• _WHAT IS REQUIRED_: Change "percentage" to "share" in the records starting at the line containing "Transcribe this box" and ending at the end of the records, and reproduce only those lines with everything else unchanged. Omit the pictures from your answer.

——————

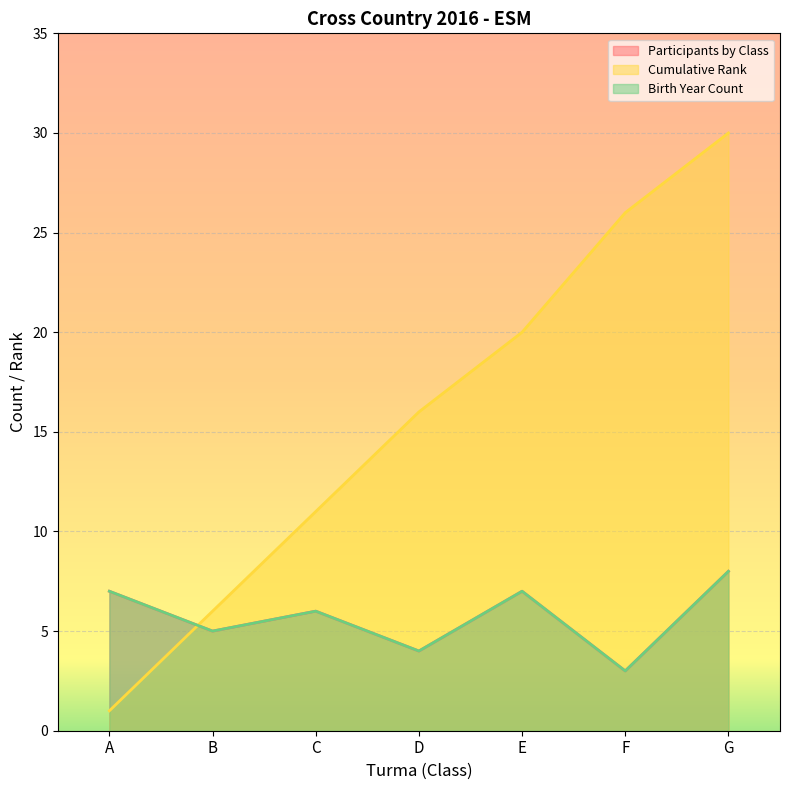

Reading left to right, list all the values displayed in this chart.

Participants by Class: A=7	B=5	C=6	D=4	E=7	F=3	G=8
Cumulative Rank: A=1	B=6	C=11	D=16	E=20	F=26	G=30
Birth Year Count: A=7	B=5	C=6	D=4	E=7	F=3	G=8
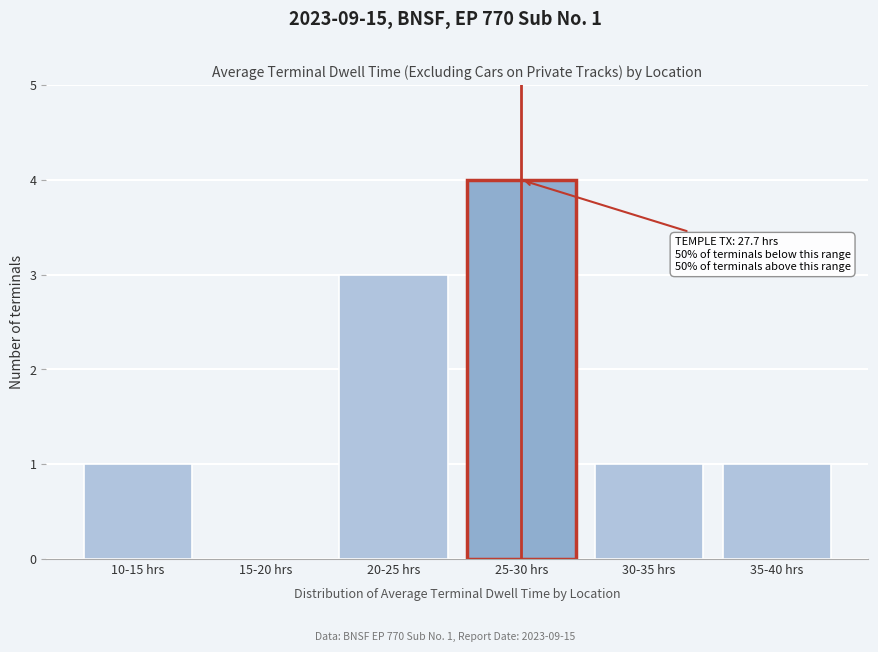

Reading left to right, extract all data points from this chart.

10-15 hrs=1	15-20 hrs=0	20-25 hrs=3	25-30 hrs=4	30-35 hrs=1	35-40 hrs=1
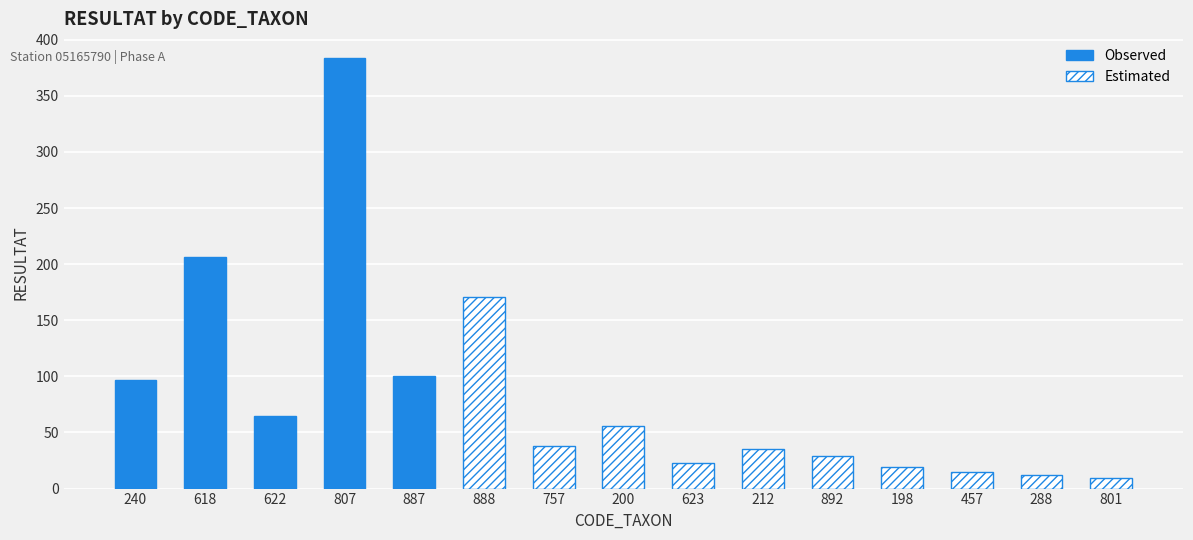

What is the sum of all values?

1259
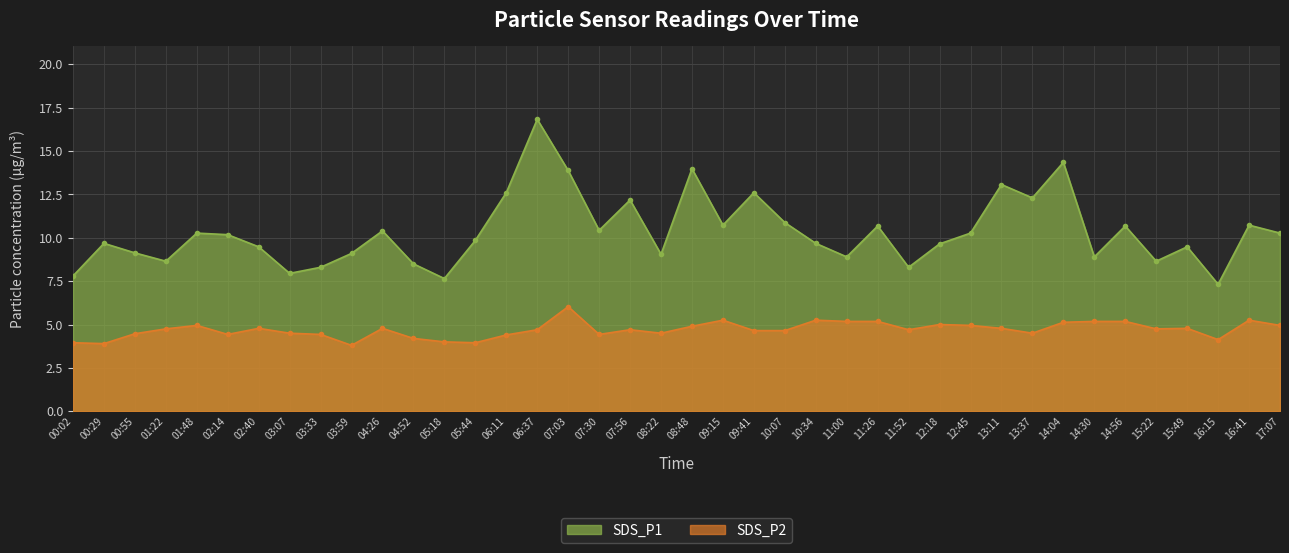

True or false: SDS_P2 and SDS_P1 cross at least once.

False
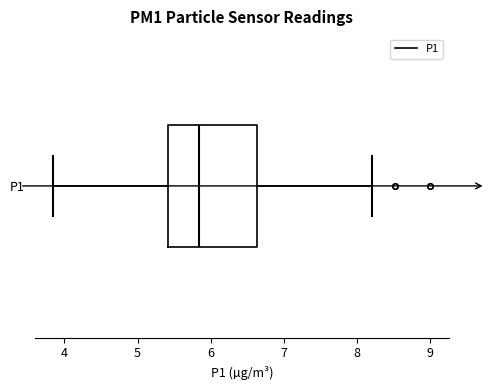

Transcribe this box plot: give where the median line is, the range the box spans, and where the two whiskers end, as read against the x-axis. The values are not printed on the chart, so give them approximately, as read against the axis.

median 5.8, box 5.4 to 6.6, whiskers 3.9 to 8.2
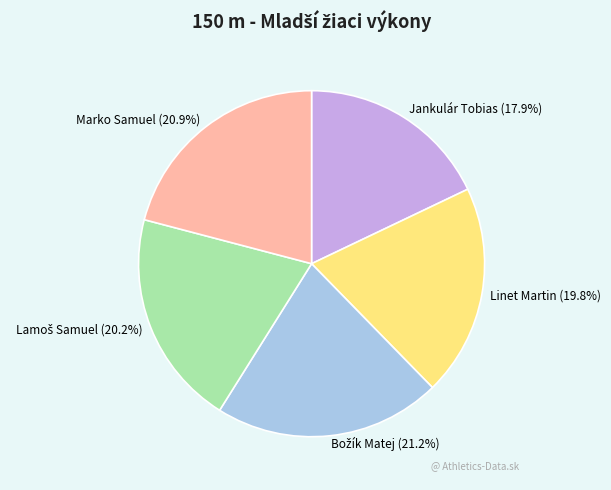

What percentage do Jankulár Tobias (17.9%) and Linet Martin (19.8%) together represent?

37.7%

——————

• _RESPONSE_:
Transcribe this box plot: give where the median line is, the range the box spans, and where the two whiskers end, as read against the x-axis. The values are not printed on the chart, so give them approximately, as read against the axis.

median 5.8, box 5.4 to 6.6, whiskers 3.9 to 8.2

What share do Jankulár Tobias (17.9%) and Linet Martin (19.8%) together represent?

37.7%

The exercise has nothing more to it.